ECLI:NL:RBROT:2009:BM9314

Rechtbank Rotterdam

Datum uitspraak
16 september 2009
Publicatiedatum
5 april 2013
Zaaknummer
270228 / HA ZA 06-2791
Instantie
Rechtbank Rotterdam
Type
Uitspraak
Rechtsgebied
Civiel recht
Procedures
  • Eerste aanleg - enkelvoudig
Vindplaatsen
  • Rechtspraak.nl
AI samenvatting door LexboostAutomatisch gegenereerd

Vonnis in vrijwaring met betrekking tot bijdrageplicht en proceskostenveroordeling

In deze zaak heeft de Rechtbank Rotterdam op 16 september 2009 uitspraak gedaan in een vrijwaringsprocedure. De eisers in de hoofdzaak, [eiseres 1] en [eiser 2], hebben een minnelijke regeling getroffen met de gedaagde partij, waardoor de hoofdzaak is geroyeerd. De rechtbank heeft vastgesteld dat de eisers zich op grond van artikel 6:14 BW hebben verbonden om hun vordering te verminderen met het bedrag dat zij van de gedaagde als bijdrage hadden kunnen vorderen. Hierdoor is de gedaagde bevrijd van haar eventuele bijdrageplicht jegens de eisers, wat heeft geleid tot de afwijzing van de vordering in conventie.

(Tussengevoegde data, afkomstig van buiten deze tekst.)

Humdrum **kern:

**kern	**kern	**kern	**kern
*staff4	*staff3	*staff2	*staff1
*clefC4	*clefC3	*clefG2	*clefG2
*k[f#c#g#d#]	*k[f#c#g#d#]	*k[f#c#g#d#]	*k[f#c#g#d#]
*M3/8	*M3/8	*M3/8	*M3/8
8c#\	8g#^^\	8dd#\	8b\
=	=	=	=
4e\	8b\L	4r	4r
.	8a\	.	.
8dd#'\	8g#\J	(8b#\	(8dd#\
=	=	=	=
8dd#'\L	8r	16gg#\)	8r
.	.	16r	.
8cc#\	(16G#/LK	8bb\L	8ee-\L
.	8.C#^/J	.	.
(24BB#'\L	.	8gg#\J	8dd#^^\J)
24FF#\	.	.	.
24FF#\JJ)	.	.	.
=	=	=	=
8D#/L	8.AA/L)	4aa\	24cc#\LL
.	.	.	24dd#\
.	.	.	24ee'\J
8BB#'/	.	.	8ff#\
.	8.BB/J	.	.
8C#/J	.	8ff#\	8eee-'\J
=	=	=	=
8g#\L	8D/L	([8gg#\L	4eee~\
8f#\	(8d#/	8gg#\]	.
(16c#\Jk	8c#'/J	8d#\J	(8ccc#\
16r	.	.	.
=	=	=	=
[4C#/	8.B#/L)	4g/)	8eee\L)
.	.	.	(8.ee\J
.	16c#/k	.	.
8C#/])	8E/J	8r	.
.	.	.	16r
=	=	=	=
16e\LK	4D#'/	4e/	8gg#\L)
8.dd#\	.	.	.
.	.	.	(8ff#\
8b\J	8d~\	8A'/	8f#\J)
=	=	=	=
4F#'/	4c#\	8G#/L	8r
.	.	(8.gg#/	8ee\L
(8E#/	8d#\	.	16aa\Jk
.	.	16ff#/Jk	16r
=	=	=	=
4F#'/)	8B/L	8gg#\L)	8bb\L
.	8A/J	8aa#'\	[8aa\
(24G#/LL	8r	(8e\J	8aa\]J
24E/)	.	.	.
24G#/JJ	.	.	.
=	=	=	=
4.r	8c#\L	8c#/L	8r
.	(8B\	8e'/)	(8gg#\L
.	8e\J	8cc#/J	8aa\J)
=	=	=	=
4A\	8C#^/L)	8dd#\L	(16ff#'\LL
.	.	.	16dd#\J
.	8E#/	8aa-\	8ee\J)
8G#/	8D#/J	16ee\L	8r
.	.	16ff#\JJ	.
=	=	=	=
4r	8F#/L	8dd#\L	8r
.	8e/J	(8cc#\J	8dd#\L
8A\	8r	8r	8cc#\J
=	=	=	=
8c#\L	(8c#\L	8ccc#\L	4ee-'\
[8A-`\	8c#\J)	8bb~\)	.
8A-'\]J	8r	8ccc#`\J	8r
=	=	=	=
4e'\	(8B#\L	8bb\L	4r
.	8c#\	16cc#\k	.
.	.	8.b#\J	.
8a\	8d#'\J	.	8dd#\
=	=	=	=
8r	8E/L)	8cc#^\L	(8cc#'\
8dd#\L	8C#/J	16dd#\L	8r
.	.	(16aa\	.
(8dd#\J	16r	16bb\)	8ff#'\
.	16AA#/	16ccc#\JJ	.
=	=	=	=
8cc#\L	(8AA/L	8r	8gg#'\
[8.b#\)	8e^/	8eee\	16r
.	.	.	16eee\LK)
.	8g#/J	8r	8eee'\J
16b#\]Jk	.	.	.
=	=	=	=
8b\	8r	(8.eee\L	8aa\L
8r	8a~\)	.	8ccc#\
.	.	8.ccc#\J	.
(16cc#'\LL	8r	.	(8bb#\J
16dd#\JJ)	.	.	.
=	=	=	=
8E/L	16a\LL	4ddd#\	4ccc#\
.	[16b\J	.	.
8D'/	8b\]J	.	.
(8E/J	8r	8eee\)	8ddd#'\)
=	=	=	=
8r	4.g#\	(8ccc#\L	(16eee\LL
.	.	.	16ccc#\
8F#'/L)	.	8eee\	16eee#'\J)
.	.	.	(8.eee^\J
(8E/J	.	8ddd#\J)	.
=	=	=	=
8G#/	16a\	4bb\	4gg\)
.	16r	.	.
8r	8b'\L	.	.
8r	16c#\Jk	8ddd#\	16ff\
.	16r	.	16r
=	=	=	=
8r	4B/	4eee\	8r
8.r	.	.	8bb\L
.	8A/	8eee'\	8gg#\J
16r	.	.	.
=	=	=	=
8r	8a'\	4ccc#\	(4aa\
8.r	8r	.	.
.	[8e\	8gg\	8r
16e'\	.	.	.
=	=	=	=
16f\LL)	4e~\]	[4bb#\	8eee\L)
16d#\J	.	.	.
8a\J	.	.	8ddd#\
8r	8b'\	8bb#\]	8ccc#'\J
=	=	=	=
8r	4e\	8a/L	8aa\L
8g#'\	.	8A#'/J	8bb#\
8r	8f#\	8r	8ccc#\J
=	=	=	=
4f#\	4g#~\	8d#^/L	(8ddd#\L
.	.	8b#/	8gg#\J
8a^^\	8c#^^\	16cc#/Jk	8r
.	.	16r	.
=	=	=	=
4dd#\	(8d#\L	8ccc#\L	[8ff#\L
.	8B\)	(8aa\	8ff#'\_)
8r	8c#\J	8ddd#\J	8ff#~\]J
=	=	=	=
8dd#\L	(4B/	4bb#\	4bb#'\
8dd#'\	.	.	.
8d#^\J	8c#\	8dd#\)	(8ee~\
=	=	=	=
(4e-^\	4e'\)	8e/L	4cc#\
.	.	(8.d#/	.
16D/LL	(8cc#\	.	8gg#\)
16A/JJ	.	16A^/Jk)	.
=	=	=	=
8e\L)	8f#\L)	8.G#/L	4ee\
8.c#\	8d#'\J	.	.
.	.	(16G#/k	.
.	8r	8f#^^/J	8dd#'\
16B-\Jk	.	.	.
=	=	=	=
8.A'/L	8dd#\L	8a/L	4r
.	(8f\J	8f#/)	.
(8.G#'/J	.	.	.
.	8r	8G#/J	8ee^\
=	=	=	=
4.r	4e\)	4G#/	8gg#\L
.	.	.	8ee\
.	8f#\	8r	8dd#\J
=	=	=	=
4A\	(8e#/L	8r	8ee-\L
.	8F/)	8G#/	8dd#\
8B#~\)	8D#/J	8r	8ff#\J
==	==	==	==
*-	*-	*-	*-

De rechtbank heeft verder geoordeeld dat, op basis van artikel 237 Rv, de eisers in beginsel als in het ongelijk gestelde partijen in de kosten dienen te worden veroordeeld. De rechtbank heeft echter geen aanleiding gezien om de gedaagde in de proceskosten te veroordelen, aangezien de beslissing in de vrijwaring niet is gebaseerd op een inhoudelijke beoordeling van de rechtsbetrekking tussen partijen, maar op de gevolgen van de getroffen regeling. De rechtbank heeft geconcludeerd dat iedere partij de eigen kosten dient te dragen, en dat de voorwaardelijke reconventie door de gedaagde geen betekenis heeft, omdat de voorwaarde niet kan worden vervuld.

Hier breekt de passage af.